Senior federal officials have quietly counseled several agencies against firing employees while the government is shut down — as President Donald Trump has suggested he will — warning that the strategy may violate appropriations law, according to two people familiar with the matter who spoke on the condition of anonymity to discuss sensitive internal deliberations.
The officials cautioned that firings — known as RIFs, or reductions in force — could be vulnerable to legal challenges under statutes labor unions cited this week in a lawsuit seeking to block threatened mass layoffs. For example, the Antideficiency Act prohibits the federal government from obligating or expending any money not appropriated by Congress. It also forbids incurring new expenses during a shutdown, when funding has lapsed; some federal government officials have concluded that the prohibition could extend to the kind of severance payments that accompany reductions in force.
Trump and Office of Management and Budget Director Russell Vought, whose office oversees apportionment law and has led the administration’s preparation for terminations, have repeatedly said mass dismissals would come during a government shutdown. Plans for such firings have been developed at several agencies, according to two federal officials familiar with the matter who, like others, spoke on the condition of anonymity to detail internal conversations. Those plans, which have yet to take effect, outline firings for fewer than 16,000 people, a senior White House official said, a smaller RIF than what the White House had previously projected.
Asked about the legal concerns, Rachel Cauley, the White House OMB communications director, said in a written statement that “issuing RIFs is an excepted activity to fulfill the President’s constitutional authority to supervise and control the Executive Branch, similar to conducting foreign policy.”
The warnings from top officials are at odds with the confident rhetoric that has emerged from the White House in recent days as administration officials have sought to use the stalemate with Democratic leaders to their advantage. Leaders of both parties are working to blame their political opponents for any fallout, as the federal government remained shut down Thursday with no votes planned.

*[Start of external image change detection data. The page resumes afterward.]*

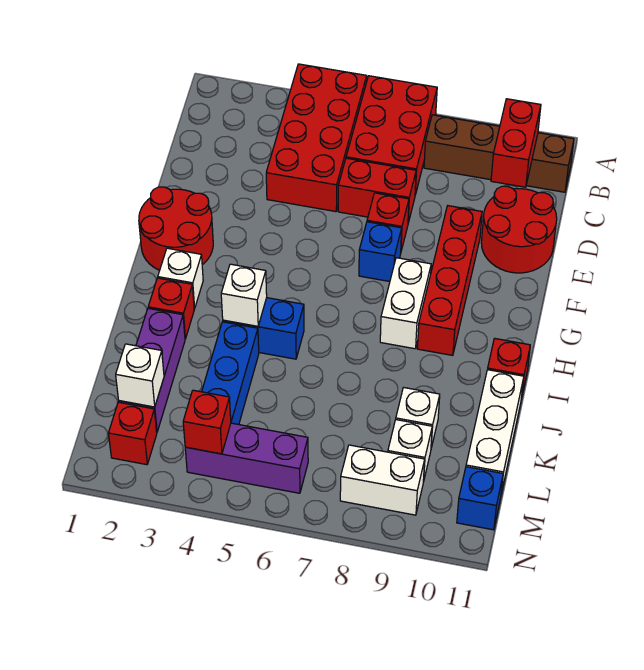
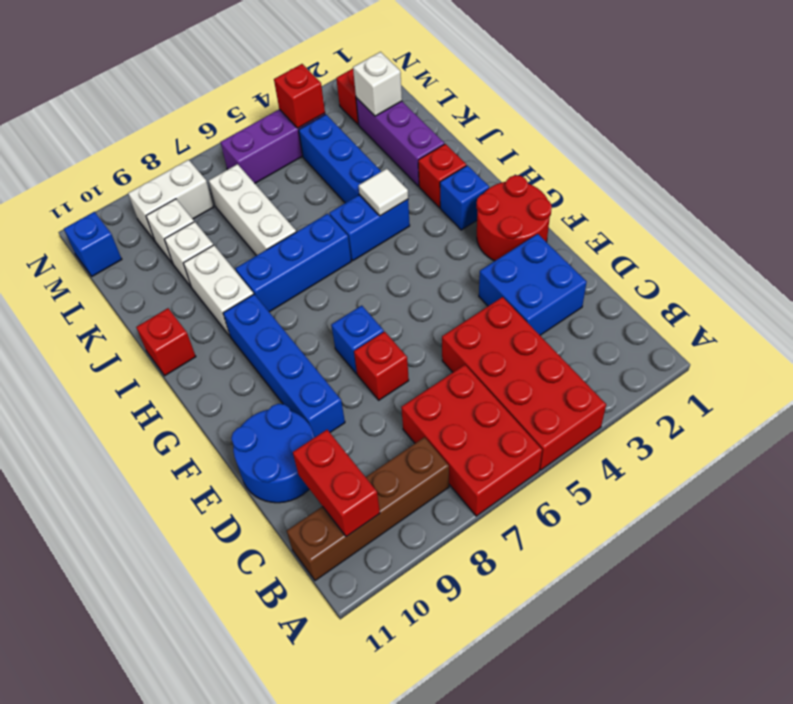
none -> blue 2x2 brick [479,234,587,335]
red 1x2 brick [338,158,416,223] -> none
red 2x2 round brick [481,186,557,273] -> blue 2x2 round brick [231,404,314,503]
red 1x4 brick [417,206,482,355] -> blue 1x4 brick [223,294,345,438]
white 1x2 brick [380,258,431,349] -> white 1x2 brick moved to [184,245,253,336]
white 1x1 brick [158,248,203,309] -> blue 1x1 brick [440,165,489,230]
white 1x1 brick [221,264,267,326] -> white 1x1 tile [358,169,408,216]
none -> blue 1x3 brick [236,214,351,312]
white 1x3 brick [466,370,524,494] -> white 1x3 brick moved to [209,164,296,255]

Vought’s expansive view of executive power has brought him into conflict with both Republicans and Democrats on Capitol Hill, who have occasionally pushed back on his broad moves to freeze or cancel funding Congress directed. But many Republicans in Congress are leaning into threats of federal job cuts, hoping for leverage.
Sen. Mike Rounds (R-South Dakota), an ally of Senate Majority Leader John Thune (R-South Dakota), told reporters that Friday’s vote is the last chance Democrats have to avert the layoffs Vought has been threatening.
“I think we’ve got to be done by tomorrow or things go south real quick. So I think, really, tomorrow’s vote is a crucial vote,” Rounds said Thursday, after leaving the majority leader’s office.